> [YOUR GOAL]
Translate this sentence from the court excerpt below into Spanish: "Plaintiff's opposition did not state why he opposed the settlement."

> [PAGE EXCERPT]
==============================

On May 2, 2013, Plaintiff Mukesh Patel ("Patel" or "Plaintiff") filed a Complaint against the Defendants, alleging violations of the Fair Labor Standards Act ("FLSA"), violations of Virginia's minimum wage law, assault, and battery. Doc. 1. A settlement conference was held before Magistrate Judge Lawrence Leonard on January 14, 2014. Settlement discussions continued, Doc. 43 at 2, and a Joint Notice of Settlement was filed on January 27, 2014, Doc. 38. A Motion for Settlement and Dismissal was filed by the Defendants on February 5, 2014. Doc.39. A Motion for Settlement Approval was filed on February 7, 2014. Doc. 42. Plaintiff then filed a Memorandum in Opposition to the Motion on February 19, 2014. Doc. 44. Plaintiff's counsel, James R. Theuer, then filed a Motion to Withdraw that same day. Doc. 45.
Plaintiff's opposition did not state why he opposed the settlement. Doc. 44. In their supporting Memorandum, Defendants submitted an e-mail from Plaintiff's counsel stating, in whole:
Doc. 39-1. The e-mail is signed by Plaintiff's counsel. Id.
In an Order dated April 23, 2014, the Court granted Defendants' Motion for Settlement Approval and enforced the settlement agreement. Patel v. Barot, 2014 WL 1624001 (E.D. Va. Apr. 23, 2014). While the Order does not contain any language specifically stating that the Court retained jurisdiction to enforce the settlement, the Court found that Plaintiff "authorized Theuer to settle the case according to the terms of the e-mail." Id. at *4. Additionally, the Court found that an enforceable settlement was reached, and that the terms of the settlement were those contained in the e-mail, which stated the Court retains jurisdiction of the settlement. Id. at * 5 n.7. The Order approved the allocation of $38,856.85 in attorney's fees and costs to Theuer to be paid out of the settlement proceeds. Id. at *6. The Defendants have not made any installment payments to Theuer, nor has the above-reference deed of trust been executed.
Theuer filed the instant Motions on May 20, 2014. Docs. 56 & 57. Defendants filed theirOpposition to the Motions on June 4, 2014.1 Doc. 60.
Federal Rule of Civil Procedure 24(a)(2) allows for intervention of right when someone "claims an interest relating to the property or transaction that is the subject of the action, and is so situated that disposing of the action may as a practical matter impair or impede the movant's ability to protect its interest, unless existing parties adequately represent that interest." The Fourth Circuit has parsed this rule into four threshold requirements:
First, the intervenor must submit a timely motion to intervene in the adversary proceeding. Second, he must demonstrate a "direct and substantial interest" in the property or transaction. Third, he has to prove that the interest would be impaired if intervention was not allowed. Finally, he must establish that the interest is inadequately represented by existing parties.

==============================

> [DATASET SECTION]
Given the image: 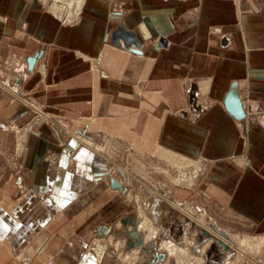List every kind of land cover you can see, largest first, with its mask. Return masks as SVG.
<instances>
[{"label": "crops", "instance_id": "1", "mask_svg": "<svg viewBox=\"0 0 264 264\" xmlns=\"http://www.w3.org/2000/svg\"><path fill=\"white\" fill-rule=\"evenodd\" d=\"M46 1L0 0V144L8 122H32L33 110L11 100L19 91L31 90L69 125L33 124L19 173L0 182V264L101 261L87 251L93 234L134 221L123 188L99 165L101 146L112 151L113 142L146 158L201 159L197 190L215 220L263 230L264 0H84L72 25H61ZM232 81L242 120L223 104ZM141 205L150 216V203ZM151 207L160 237L179 239L182 219ZM220 222L214 228L228 233ZM141 235V247L137 238L129 246L144 248Z\"/></svg>", "mask_w": 264, "mask_h": 264}, {"label": "rangeland", "instance_id": "2", "mask_svg": "<svg viewBox=\"0 0 264 264\" xmlns=\"http://www.w3.org/2000/svg\"><path fill=\"white\" fill-rule=\"evenodd\" d=\"M54 1L56 0H48V2L46 1L41 3L46 6V9H48V6H51ZM58 4H62V2L58 1ZM71 7H73V5ZM109 8H111L112 10L118 7H116L114 4H109ZM52 13H54V15L58 17V15L62 13V10H54ZM61 25L63 24L61 23ZM217 31L218 30H215V32L213 33H216ZM91 62L92 61H90L91 68L94 69ZM44 69L45 68L43 65L41 66V68H39V71L40 73H42V75L45 74ZM11 100L20 101L31 110L32 108L29 104L35 103L34 105H37V107L40 108L39 113H44L46 119H36L35 114L37 112L35 113L32 111L34 113L32 122H28L27 124H25V126L21 125V127H19L21 131L29 127V129L26 132L24 131L23 135H21V143L18 142L15 136V132L12 130L13 122H8V131L4 138L5 141H3L4 145L0 144V182L2 180L6 181L9 176H14L19 173V157L24 152L27 134L31 130L33 124L47 121L50 122L57 119L56 121L59 127L68 129L67 126H69L68 123H63L62 121H60V116L47 112L44 107L45 103L38 100L34 95H32L31 90L19 91L16 97L11 96ZM49 117L51 118V120ZM88 145H90L92 148L95 147L93 144ZM111 146L113 147V149L111 148L112 151H110V149L108 150L107 147L101 146L102 148H104V150L106 149L107 151L105 150L106 156L103 155L105 160H102L100 158L102 161H104V163H99V165L107 169L105 175H107L108 180H110V177L114 178L120 185L119 187L123 188L122 194L120 193V191L117 192H119L127 202L126 205L129 207V209L126 213L133 216L134 221L132 222V224L123 226L120 220V223L117 222L116 224H114L115 226L112 227L113 229H104V231H98L93 234L92 238L88 242L87 251L92 253L95 258H98L97 255L99 247H101V249H105L104 254L100 257L101 261H99L98 264H102L106 258L110 260L113 259L117 261L116 263L118 264H148L147 257H149L151 253L155 254L156 256L162 253V255L164 256L163 259H165V256L167 255L164 253L165 250L163 249L162 245L167 241L173 243L175 246H177V248L186 250L187 255H184L185 253L182 254V259L181 255H178L180 256V258H178L179 262H177L178 260L175 262L176 255H168L165 261L163 259L162 261L156 260L155 264H161L160 262L163 261L164 264H181V262L183 264H198L192 263L190 260L196 258L203 259V263L201 264H217L214 263L211 256L209 258H206L205 254L202 255L200 253V251L205 248V244H208V242H212L213 246L217 247V241H221L226 245L228 249H230L231 255H229L228 253L230 259H226V261L223 260L224 262H229L231 260L232 264H264V229L256 230L254 227L245 226L243 224H240L236 220L225 217L219 218V221H221L220 223L222 225H218V227L226 229L228 233H220L214 228V223L219 221L215 220L213 215L214 213L208 209L207 205H203L205 204V200L203 199L205 195L202 193V191L200 192L197 190V179L205 167L201 159L195 160L175 156L178 160L183 159L185 161L183 164L187 165V167H176L173 161H171L170 159V161L167 159H163L161 157L162 153H158L155 156L146 158L143 156L133 155L131 152H129V150L125 149L118 143L113 142V145ZM98 149L100 148L98 147ZM110 159L112 161H109ZM108 162L110 163L108 164ZM71 164L74 163L71 161L67 166ZM188 164H190V166ZM182 174H186L189 176H185ZM193 174L195 176L197 175V178L193 185H191L193 179L195 178ZM185 181L188 185L185 184ZM173 184H175V186ZM189 185H191V187H189ZM173 187H179V189L188 190L189 195H184V197L182 196L181 199L175 197L172 194L170 195L169 191ZM115 189L118 188L115 187ZM191 191L194 192L192 193ZM39 198L43 200L45 197L44 195H40ZM201 201H203V203ZM147 203H150V207L148 209L150 216H148L146 210L145 212L143 211L144 209H147L148 205L145 206L144 209H142L141 205H145ZM154 203L163 206V208L167 209L168 211L176 213L179 218L182 219V236L184 234L185 237L182 238L181 236L177 240H173L168 237H160L162 231L159 229L160 227L156 225V221H154L155 218L151 214V206ZM197 205L200 206L197 207ZM145 219L146 221H149L148 223H150V226L157 231V237H154L152 239V242L154 243L151 244L152 248L148 247V244L145 245L146 256L143 255L142 250H136V247L133 248L128 244L137 241L136 238L141 234L146 238L147 233L142 228H139L140 230H135L133 228V223L134 226L138 228L139 223H144ZM122 231H125L126 234L128 233L127 236L126 234H123ZM203 231H206L207 234H211L212 236H214L216 240H213V238L207 240L205 236L206 234H204ZM138 232L140 234H138ZM187 236H192L193 242L191 241V239L187 238ZM244 238L247 239L244 240ZM125 240L127 242H124ZM243 241H245L244 244ZM218 247L221 249L220 246ZM228 249H226L225 251H227ZM220 253L224 255V258H227V253H225L223 249H221ZM221 264H223V262Z\"/></svg>", "mask_w": 264, "mask_h": 264}, {"label": "bare ground", "instance_id": "3", "mask_svg": "<svg viewBox=\"0 0 264 264\" xmlns=\"http://www.w3.org/2000/svg\"><path fill=\"white\" fill-rule=\"evenodd\" d=\"M58 1H60V2H62V4H58ZM66 2H68V3H66ZM83 2H84V0H56V1H54L52 4H51V6H52V12L54 11V10H62V13L61 14H59L58 15V20L63 24V25H72V24H75L77 21H78V18H79V15H80V10H81V5L83 4ZM59 5V6H58ZM73 5V7H71ZM62 7H64V8H62ZM65 15V16H64ZM92 67L94 68V69H97V66L96 65H92ZM30 105V107L32 108V110H33V112H37L36 114H35V118L36 119H40V118H44V119H46V117H45V115L44 114H42V112H40L39 113V111H40V108L39 107H37V105H34V104H29ZM44 115V116H43ZM34 117V116H33ZM29 125H31V124H29ZM29 129V127L28 128H26V129H24V130H20V128L18 127V126H16V125H14V124H12V130L15 132V136H16V138H17V140H18V142H20L21 143V135H23V133H24V131L26 132L27 130ZM25 135H26V133H25ZM25 139V138H24ZM161 157L163 158V159H167V160H171V161H173V163H174V165L176 166V167H179V166H182V167H187V165L185 164H183L185 161L182 159H177L174 155H172V154H170V153H162L161 154ZM169 160V161H170ZM189 163V162H188ZM191 164V163H190ZM190 164H188L189 166H190ZM197 168V167H196ZM160 172H162V171H160ZM182 175H185V176H189V175H186V174H182ZM194 175V174H193ZM192 176V175H191ZM197 176V175H196ZM195 175H194V179H193V182H192V184L191 185H193V183L196 181V177ZM192 178V177H191ZM181 180V179H180ZM191 180V179H190ZM188 182V181H187ZM189 183V182H188ZM185 184H187L186 183V181H185ZM174 186H175V184H173ZM188 185V184H187ZM191 185H189V187H191ZM186 187H188V186H186ZM116 188H119V186L118 187H116ZM143 213V212H142ZM142 216V215H141ZM139 222V221H138ZM149 221H146V219H145V221H144V223H142V224H140L139 223V226H138V228H136V230L137 229H139V228H142L146 233H147V235H146V238L143 236V238H144V240L143 241H146V243L145 242H143V244L144 245H146L147 244V242H149V241H151L154 237H157V231L154 229V228H152L151 226H150V223H148ZM138 224V223H137ZM208 225V224H207ZM153 226V225H152ZM133 228H134V223H133ZM140 230V229H139ZM204 234H206L207 235V237L208 238H210V239H212V235L211 234H207L206 233V231H204ZM136 235V234H135ZM230 238V237H229ZM209 239V240H210ZM247 239V238H246ZM245 238H244V240H246ZM137 240H138V242H137V245H136V247H141L142 246V239L141 238H139V237H137ZM189 240V239H188ZM208 240V239H207ZM214 240V239H213ZM256 241V240H255ZM257 241H259V240H257ZM219 241H217L216 243H218ZM245 243V241H243V244ZM258 243V242H257ZM193 244V243H192ZM259 244V243H258ZM262 244V243H261ZM261 244H260V246H261ZM143 245V247L144 248H139L140 250H142V251H144V252H146V247ZM206 246H205V248L204 249H202V251H200V253L202 254V255H204L205 254V256H206V258H209L210 256L212 257V260L214 261V263H217V264H221L222 262H223V264H232V262H231V260L229 261V262H224V261H226V259L227 260H229L230 258H229V255H231V253H230V249H228L227 247H226V245L225 246H221V245H219V243H218V246H220L221 247V249H223L224 250V252L225 253H227V258H224V255L223 254H221L220 253V251H221V249L217 246H213V244H212V242L210 243V242H208V244H205ZM263 245V244H262ZM149 246H150V248H152V246H151V244H149ZM248 246V245H247ZM257 246V245H256ZM106 247V246H105ZM162 247H163V249L165 250V254L168 256V255H170V256H174V255H176V257H175V262L177 261V262H179V259L178 258H180V256H178V255H181V259H182V257H183V255L182 254H184V255H187L186 253V250H184V249H181V248H177V246H175L173 243H171L170 241H167L166 243H163V245H162ZM161 247V248H162ZM207 247V248H206ZM249 247V246H248ZM254 248H256V247H254ZM226 249H228L227 251H225ZM101 247H99V249H98V255L97 256H99V258L104 254V251H105V249H103V253H101ZM196 252V251H195ZM210 252H211V255H210ZM228 253H229V255H228ZM159 256V255H158ZM158 256H156L155 254H151L150 255V257H149V260H148V264H150V263H152V262H154V264H155V261L156 260H161L162 261V259H158L157 257ZM167 256H165L166 258H167ZM188 257V256H187ZM232 257V256H231ZM165 258V259H166ZM146 259V258H145ZM165 259H163L164 261H165ZM199 259V260H198ZM196 258V259H190L191 260V262L192 263H198V264H201V263H203V259H200V258ZM45 260V259H44ZM224 260V261H223ZM164 261L163 262H160L161 264H164ZM186 262V261H185ZM134 263V262H133ZM135 264V263H134ZM159 264V263H158ZM181 264H183L182 262H181ZM187 264V263H186Z\"/></svg>", "mask_w": 264, "mask_h": 264}, {"label": "water", "instance_id": "4", "mask_svg": "<svg viewBox=\"0 0 264 264\" xmlns=\"http://www.w3.org/2000/svg\"><path fill=\"white\" fill-rule=\"evenodd\" d=\"M122 31L124 32V28L121 26L119 28V30L117 31V34L118 35L121 34ZM131 37H132L131 38V40H132L131 43L134 44L138 48L139 44H138L137 39L134 38L132 35H131ZM134 51H135V53L141 52L138 49H134ZM237 89H238V83L236 81H232L228 91L225 93V95L223 97V104H224V107H225L226 111L232 117H234L237 120H242V119H244L246 117V112L244 110L243 102H242V99H241ZM114 181H115V184L117 185V187L120 186L115 179H114ZM218 243H219V245H221V246L223 245L224 246V244L221 241H219ZM163 257L164 256L161 253L157 258L158 259H163ZM150 264H154V262H152Z\"/></svg>", "mask_w": 264, "mask_h": 264}]
</instances>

==============================

> [RESULT BELOW]
La oposición del demandante no indicaba por qué se oponía al acuerdo.